**Work required**
Take the line that holds "## 0.0.6 Add theme features" and every line after it to the end of the entries, and repeat them exactly without the pictures.

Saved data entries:
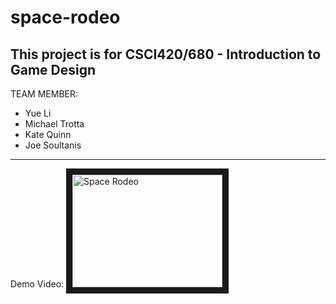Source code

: space-rodeo
===========

This project is for CSCI420/680 - Introduction to Game Design
---
TEAM MEMBER:
* Yue Li 
* Michael Trotta
* Kate Quinn 
* Joe Soultanis

---
Demo Video:
<a href="http://www.youtube.com/watch?feature=player_embedded&v=lU942W5d_IU
" target="_blank"><img src="http://img.youtube.com/vi/lU942W5d_IU/0.jpg" 
alt="Space Rodeo" width="240" height="180" border="10" /></a>
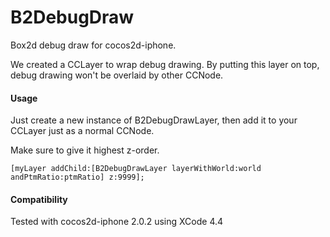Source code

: B2DebugDraw
===========

Box2d debug draw for cocos2d-iphone.

We created a CCLayer to wrap debug drawing. By putting this layer on top, debug
drawing won't be overlaid by other CCNode.

#### Usage 

Just create a new instance of B2DebugDrawLayer, then add it to your CCLayer just as a normal CCNode.

Make sure to give it highest z-order.

    [myLayer addChild:[B2DebugDrawLayer layerWithWorld:world andPtmRatio:ptmRatio] z:9999];

#### Compatibility

Tested with cocos2d-iphone 2.0.2 using XCode 4.4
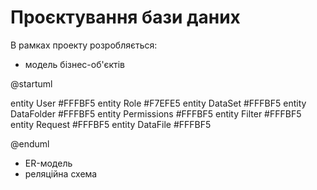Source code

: # Проєктування бази даних

В рамках проекту розробляється:

- модель бізнес-об'єктів

@startuml

entity User #FFFBF5
entity Role #F7EFE5
entity DataSet #FFFBF5
entity DataFolder #FFFBF5
entity Permissions #FFFBF5
entity Filter #FFFBF5
entity Request #FFFBF5
entity DataFile #FFFBF5

@enduml

- ER-модель
- реляційна схема
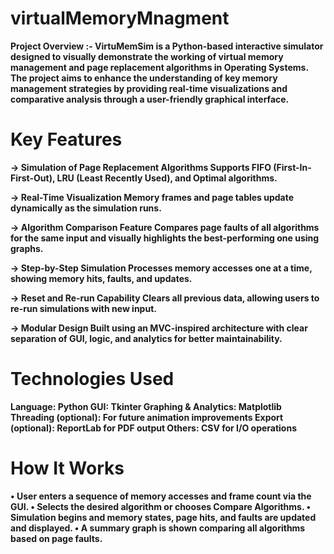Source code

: # virtualMemoryMnagment
<b>Project Overview :-<b>
VirtuMemSim is a Python-based interactive simulator designed to visually demonstrate the working of virtual memory management and page replacement algorithms in Operating Systems. The project aims to enhance the understanding of key memory management strategies by providing real-time visualizations and comparative analysis through a user-friendly graphical interface.

# Key Features
-> Simulation of Page Replacement Algorithms
Supports FIFO (First-In-First-Out), LRU (Least Recently Used), and Optimal algorithms.

-> Real-Time Visualization
Memory frames and page tables update dynamically as the simulation runs.

-> Algorithm Comparison Feature
Compares page faults of all algorithms for the same input and visually highlights the best-performing one using graphs.

-> Step-by-Step Simulation
Processes memory accesses one at a time, showing memory hits, faults, and updates.

-> Reset and Re-run Capability
Clears all previous data, allowing users to re-run simulations with new input.

-> Modular Design
Built using an MVC-inspired architecture with clear separation of GUI, logic, and analytics for better maintainability.

# Technologies Used
Language: Python
GUI: Tkinter
Graphing & Analytics: Matplotlib
Threading (optional): For future animation improvements
Export (optional): ReportLab for PDF output
Others: CSV for I/O operations

# How It Works
• User enters a sequence of memory accesses and frame count via the GUI.
• Selects the desired algorithm or chooses Compare Algorithms.
• Simulation begins and memory states, page hits, and faults are updated and displayed.
• A summary graph is shown comparing all algorithms based on page faults.
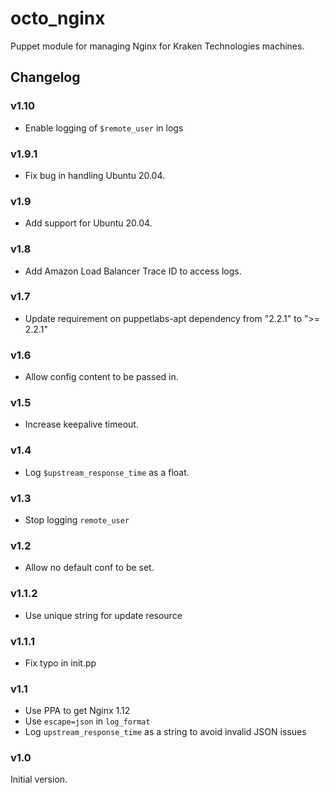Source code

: # octo_nginx

Puppet module for managing Nginx for Kraken Technologies machines.

## Changelog

### v1.10

- Enable logging of `$remote_user` in logs

### v1.9.1

- Fix bug in handling Ubuntu 20.04.

### v1.9

- Add support for Ubuntu 20.04.

### v1.8

- Add Amazon Load Balancer Trace ID to access logs.

### v1.7

- Update requirement on puppetlabs-apt dependency from "2.2.1" to ">= 2.2.1"

### v1.6

- Allow config content to be passed in.

### v1.5

- Increase keepalive timeout.

### v1.4

- Log `$upstream_response_time` as a float.

### v1.3

- Stop logging `remote_user`

### v1.2

- Allow no default conf to be set.

### v1.1.2

- Use unique string for update resource

### v1.1.1

- Fix typo in init.pp

### v1.1

- Use PPA to get Nginx 1.12
- Use `escape=json` in `log_format`
- Log `upstream_response_time` as a string to avoid invalid JSON issues

### v1.0

Initial version.
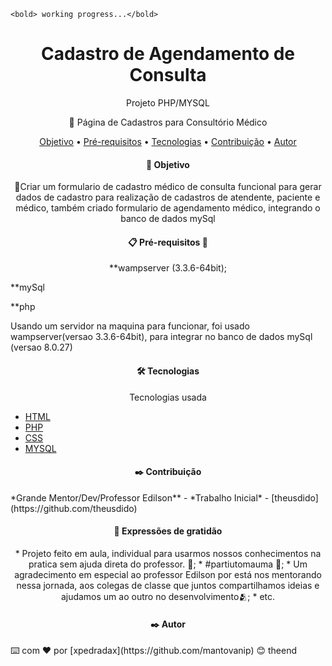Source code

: 
    <bold> working progress...</bold>

 <h1 align="center">Cadastro de Agendamento de Consulta</h1>

<p align="center">Projeto PHP/MYSQL</p>



<p align="center">🚀 Página de Cadastros para Consultório Médico</p>

<p align="center">
 <a href="#objetivo">Objetivo</a> •
 <a href="#Pré-requisitos">Pré-requisitos</a> •
 <a href="#tecnologias">Tecnologias</a> • 
 <a href="#contribuicao">Contribuição</a> • 
 <a href="#autor">Autor</a>
</p>



<h4 align="center">  🚀 Objetivo </h4>


<p align="center">🚀Criar um formulario de cadastro médico de consulta funcional para gerar dados de cadastro para realização de cadastros de atendente, paciente e médico, também criado formulario de agendamento médico, integrando o banco de dados mySql</p>



<h4 align="center"> 
📋 Pré-requisitos 🚧
</h4>


<p align="center" >**wampserver (3.3.6-64bit);

**mySql

**php

Usando um servidor na maquina para funcionar, 
foi usado wampserver(versao 3.3.6-64bit), para integrar no banco de dados mySql (versao 8.0.27)
</p>


<h4 align="center">  🛠️ Tecnologias </h4>

<p align="center">Tecnologias usada</p>

- [HTML](https://https://www.w3schools.com/html/default.asp)
- [PHP](https://https://https://www.w3schools.com/php/default.asp)
- [CSS](https://https://www.w3schools.com/css/css_intro.asp)
- [MYSQL](https://https://https://www.w3schools.com/sql/default.asp)

<h4 align="center"> 
✒️ Contribuição
</h4>
*Grande Mentor/Dev/Professor Edilson** - *Trabalho Inicial* - [theusdido](https://github.com/theusdido)

<h4 align="center"> 
 🎁 Expressões de gratidão
</h4>

<p align="center">
* Projeto feito em aula, individual para usarmos nossos conhecimentos na pratica sem ajuda direta do professor. 📢;
* #partiutomauma  🍺;
* Um agradecimento em especial ao professor Edilson por está nos mentorando nessa jornada, aos colegas de classe que juntos compartilhamos ideias
e ajudamos um ao outro no desenvolvimento🫂;
* etc.</p>


<h4 align="center"> 
✒️ Autor
</h4>
⌨️ com ❤️ por [xpedradax](https://github.com/mantovanip) 😊
theend
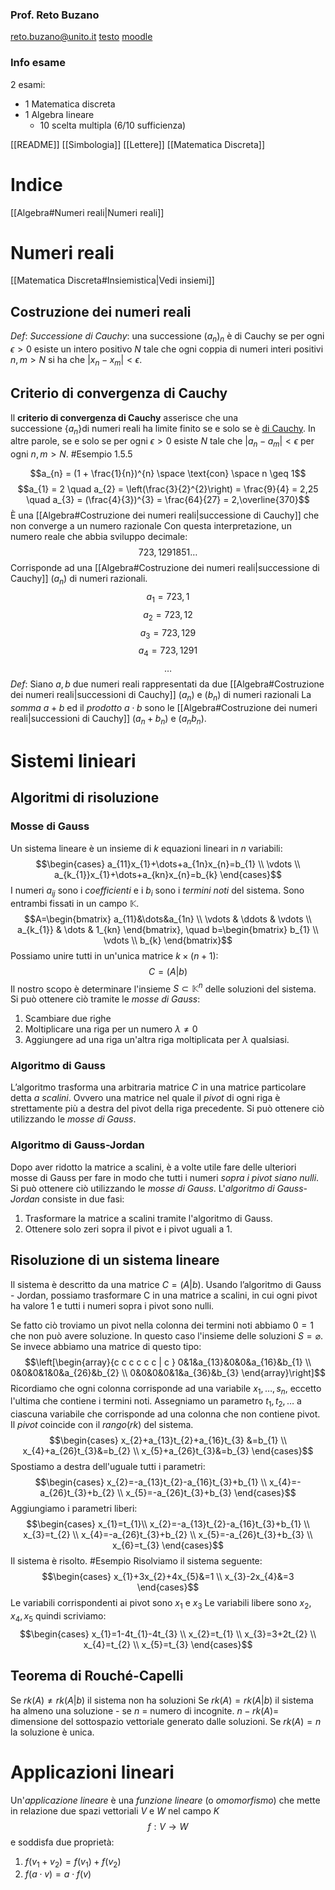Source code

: ### Prof. Reto Buzano
reto.buzano@unito.it
[testo](https://people.dm.unipi.it/martelli/Alg%20Lin.pdf)
[moodle]()

### Info esame
2 esami:
* 1 Matematica discreta
* 1 Algebra lineare
	* 10 scelta multipla (6/10 sufficienza)

[[README]]
[[Simbologia]]
[[Lettere]]
[[Matematica Discreta]]
# Indice
[[Algebra#Numeri reali|Numeri reali]]
# Numeri reali
[[Matematica Discreta#Insiemistica|Vedi insiemi]]
## Costruzione dei numeri reali
$Def:$ *Successione di Cauchy*: una successione $(a_{n})_{n}$ è di Cauchy se per ogni $\epsilon > 0$ esiste un intero positivo $N$ tale che ogni coppia di numeri interi positivi $n, m > N$ si ha che $|x_{n} - x_{m}| < \epsilon$.
## Criterio di convergenza di Cauchy
Il **criterio di convergenza di Cauchy** asserisce che una successione $\{a_{n}\}$di numeri reali ha limite finito se e solo se è [di Cauchy](https://it.wikipedia.org/wiki/Successione_di_Cauchy "Successione di Cauchy"). In altre parole, se e solo se per ogni $\epsilon > 0$ esiste $N$ tale che $|a_{n} - a_{m} | < \epsilon$ per ogni $n, m > N$.
#Esempio 1.5.5

$$a_{n} = (1 + \frac{1}{n})^{n} \space \text{con} \space n \geq 1$$
$$a_{1} = 2 \quad a_{2} = \left(\frac{3}{2}^{2}\right) = \frac{9}{4} = 2,25 \quad a_{3} = (\frac{4}{3})^{3} = \frac{64}{27} = 2,\overline{370}$$
È una [[Algebra#Costruzione dei numeri reali|successione di Cauchy]] che non converge a un numero razionale
Con questa interpretazione, un numero reale che abbia sviluppo decimale:
$$723, 1291851\dots$$
Corrisponde ad una [[Algebra#Costruzione dei numeri reali|successione di Cauchy]] $(a_{n})$ di numeri razionali.
$$a_{1} = 723,1$$
$$a_{2} = 723,12$$
$$a_{3} = 723,129$$
$$a_{4} = 723,1291$$
$$\dots$$
$Def:$ Siano $a, b$ due numeri reali rappresentati da due [[Algebra#Costruzione dei numeri reali|successioni di Cauchy]] $(a_{n})$ e $(b_{n})$ di numeri razionali
La *somma* $a + b$ ed il *prodotto* $a \cdot b$ sono le [[Algebra#Costruzione dei numeri reali|successioni di Cauchy]] $(a_{n} + b_{n})$ e $(a_{n}b_{n})$.
# Sistemi linieari
## Algoritmi di risoluzione
### Mosse di Gauss
Un sistema lineare è un insieme di $k$ equazioni lineari in $n$ variabili:
$$\begin{cases}
a_{11}x_{1}+\dots+a_{1n}x_{n}=b_{1} \\
\vdots \\
a_{k_{1}}x_{1}+\dots+a_{kn}x_{n}=b_{k}
\end{cases}$$
I numeri $a_{ij}$ sono i *coefficienti* e i $b_{i}$ sono i *termini noti* del sistema. Sono entrambi fissati in un campo $\mathbb{K}$.
$$A=\begin{bmatrix}
a_{11}&\dots&a_{1n} \\
\vdots & \ddots & \vdots \\
a_{k_{1}} & \dots & 1_{kn}
\end{bmatrix}, \quad b=\begin{bmatrix}
b_{1} \\
\vdots \\
b_{k}
\end{bmatrix}$$
Possiamo unire tutti in un'unica matrice $k\times(n+1):$
$$C=(A|b)$$
Il nostro scopo è determinare l'insieme $S\subset \mathbb{K}^n$ delle soluzioni del sistema.
Si può ottenere ciò tramite le *mosse di Gauss*:
1. Scambiare due righe
2. Moltiplicare una riga per un numero $\lambda \neq 0$
3. Aggiungere ad una riga un'altra riga moltiplicata per $\lambda$ qualsiasi.

### Algoritmo di Gauss
L’algoritmo trasforma una arbitraria matrice $C$ in una matrice particolare detta *a scalini*.
Ovvero una matrice nel quale il *pivot* di ogni riga è strettamente più a destra del pivot della riga precedente.
Si può ottenere ciò utilizzando le *mosse di Gauss*.
### Algoritmo di Gauss-Jordan
Dopo aver ridotto la matrice a scalini, è a volte utile fare delle ulteriori mosse di Gauss per fare in modo che tutti i numeri *sopra i pivot siano nulli*.
Si può ottenere ciò utilizzando le *mosse di Gauss*.
L'*algoritmo di Gauss-Jordan* consiste in due fasi:
1. Trasformare la matrice a scalini tramite l'algoritmo di Gauss.
2. Ottenere solo zeri sopra il pivot e i pivot uguali a 1.
## Risoluzione di un sistema lineare
Il sistema è descritto da una matrice $C = (A | b)$. Usando l’algoritmo di Gauss - Jordan, possiamo trasformare C in una matrice a scalini, in cui ogni pivot ha valore 1 e tutti i numeri sopra i pivot sono nulli.

Se fatto ciò troviamo un pivot nella colonna dei termini noti abbiamo $0=1$ che non può avere soluzione. In questo caso l'insieme delle soluzioni $S=\varnothing$.
Se invece abbiamo una matrice di questo tipo:
$$\left[\begin{array}{c c c c c c | c }
0&1&a_{13}&0&0&a_{16}&b_{1} \\
0&0&0&1&0&a_{26}&b_{2} \\
0&0&0&0&1&a_{36}&b_{3}
\end{array}\right]$$
Ricordiamo che ogni colonna corrisponde ad una variabile $x_{1},\dots,s_{n}$, eccetto l'ultima che contiene i termini noti.
Assegniamo un parametro $t_{1},t_{2},\dots$ a ciascuna variabile che corrisponde ad una colonna che non contiene pivot.
Il *pivot* coincide con il *rango*($rk$) del sistema.
$$\begin{cases}
x_{2}+a_{13}t_{2}+a_{16}t_{3} &=b_{1} \\
x_{4}+a_{26}t_{3}&=b_{2} \\
x_{5}+a_{26}t_{3}&=b_{3}
\end{cases}$$
Spostiamo a destra dell'uguale tutti i parametri:
$$\begin{cases}
x_{2}=-a_{13}t_{2}-a_{16}t_{3}+b_{1} \\
x_{4}=-a_{26}t_{3}+b_{2} \\
x_{5}=-a_{26}t_{3}+b_{3}
\end{cases}$$
Aggiungiamo i parametri liberi:
$$\begin{cases}
x_{1}=t_{1}\\
x_{2}=-a_{13}t_{2}-a_{16}t_{3}+b_{1} \\
x_{3}=t_{2} \\
x_{4}=-a_{26}t_{3}+b_{2} \\
x_{5}=-a_{26}t_{3}+b_{3} \\
x_{6}=t_{3}
\end{cases}$$
Il sistema è risolto.
#Esempio Risolviamo il sistema seguente:
$$\begin{cases}
x_{1}+3x_{2}+4x_{5}&=1 \\
x_{3}-2x_{4}&=3
\end{cases}$$
Le variabili corrispondenti ai pivot sono $x_{1}$ e $x_{3}$ Le variabili libere sono $x_{2},x_{4},x_{5}$ quindi scriviamo:
$$\begin{cases}
x_{1}=1-4t_{1}-4t_{3} \\
x_{2}=t_{1} \\
x_{3}=3+2t_{2} \\
x_{4}=t_{2} \\
x_{5}=t_{3}
\end{cases}$$
## Teorema di Rouché-Capelli
Se $rk(A)\neq rk(A|b)$ il sistema non ha soluzioni
Se $rk(A)=rk(A|b)$ il sistema ha almeno una soluzione
	- se $n$ = numero di incognite. $n-rk(A)=$ dimensione del sottospazio vettoriale generato dalle soluzioni.
Se $rk(A)=n$ la soluzione è unica.
# Applicazioni lineari
Un'*applicazione lineare* è una *funzione lineare* (o *omomorfismo*) che mette in relazione due spazi vettoriali $V$ e $W$ nel campo $K$
$$f:V\to W$$
e soddisfa due proprietà:
1. $f(v_{1}+v_{2})=f(v_{1})+f(v_{2})$
2. $f(a\cdot v)=a\cdot f(v)$









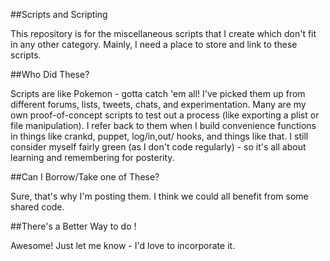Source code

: ##Scripts and Scripting

This repository is for the miscellaneous scripts that I create which don't
fit in any other category.  Mainly, I need a place to store and link to 
these scripts.

##Who Did These?

Scripts are like Pokemon - gotta catch 'em all!  I've picked them up from different forums, lists, tweets, chats, and experimentation.  Many are my own proof-of-concept scripts to test out a process (like exporting a plist or file manipulation).  I refer back to them when I build convenience functions in things like crankd, puppet, log/in,out/ hooks, and things like that.  I still consider myself fairly green (as I don't code regularly) - so it's all about learning and remembering for posterity.

##Can I Borrow/Take one of These?

Sure, that's why I'm posting them.  I think we could all benefit from some shared code.

##There's a Better Way to do <Something>!

Awesome!  Just let me know - I'd love to incorporate it.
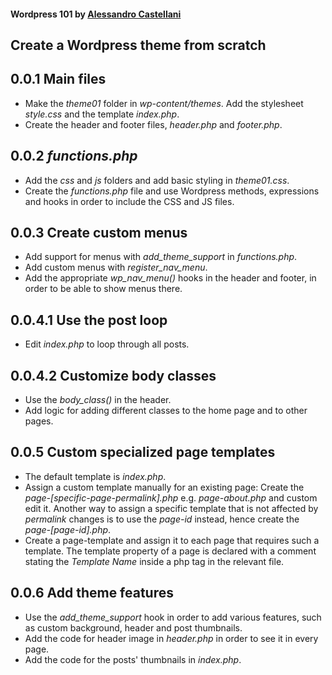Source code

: #### Wordpress 101 by [Alessandro Castellani](https://www.youtube.com/user/williamprey)

## Create a Wordpress theme from scratch

## 0.0.1 Main files
* Make the *theme01* folder in *wp-content/themes*. Add the stylesheet *style.css* and the template *index.php*.
* Create the header and footer files, *header.php* and *footer.php*.

## 0.0.2 *functions.php*
* Add the *css* and *js* folders and add basic styling in *theme01.css*.
* Create the *functions.php* file and use Wordpress methods, expressions and hooks in order to include the CSS and JS files.

## 0.0.3 Create custom menus
* Add support for menus with *add_theme_support* in *functions.php*.
* Add custom menus with *register_nav_menu*.
* Add the appropriate *wp_nav_menu()* hooks in the header and footer, in order to be able to show menus there.

## 0.0.4.1 Use the post loop
* Edit *index.php* to loop through all posts.

## 0.0.4.2 Customize body classes
* Use the *body_class()* in the header.  
* Add logic for adding different classes to the home page and to other pages.

## 0.0.5 Custom specialized page templates
* The default template is *index.php*.
* Assign a custom template manually for an existing page: Create the *page-[specific-page-permalink].php* e.g. *page-about.php* and custom edit it. Another way to assign a specific template that is not affected by *permalink* changes is to use the *page-id* instead, hence create the *page-[page-id].php*.
* Create a page-template and assign it to each page that requires such a template. The template property of a page is declared with a comment stating the *Template Name* inside a php tag in the relevant file.

## 0.0.6 Add theme features
* Use the *add_theme_support* hook in order to add various features, such as custom background, header and post thumbnails.
* Add the code for header image in *header.php* in order to see it in every page.
* Add the code for the posts' thumbnails in *index.php*.
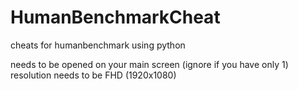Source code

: # HumanBenchmarkCheat
cheats for humanbenchmark using python

needs to be opened on your main screen (ignore if you have only 1)
resolution needs to be FHD (1920x1080)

**Worked solution**
## 0.0.6 Add theme features
* Use the *add_theme_support* hook in order to add various features, such as custom background, header and post thumbnails.
* Add the code for header image in *header.php* in order to see it in every page.
* Add the code for the posts' thumbnails in *index.php*.
Source code

: # HumanBenchmarkCheat
cheats for humanbenchmark using python

needs to be opened on your main screen (ignore if you have only 1)
resolution needs to be FHD (1920x1080)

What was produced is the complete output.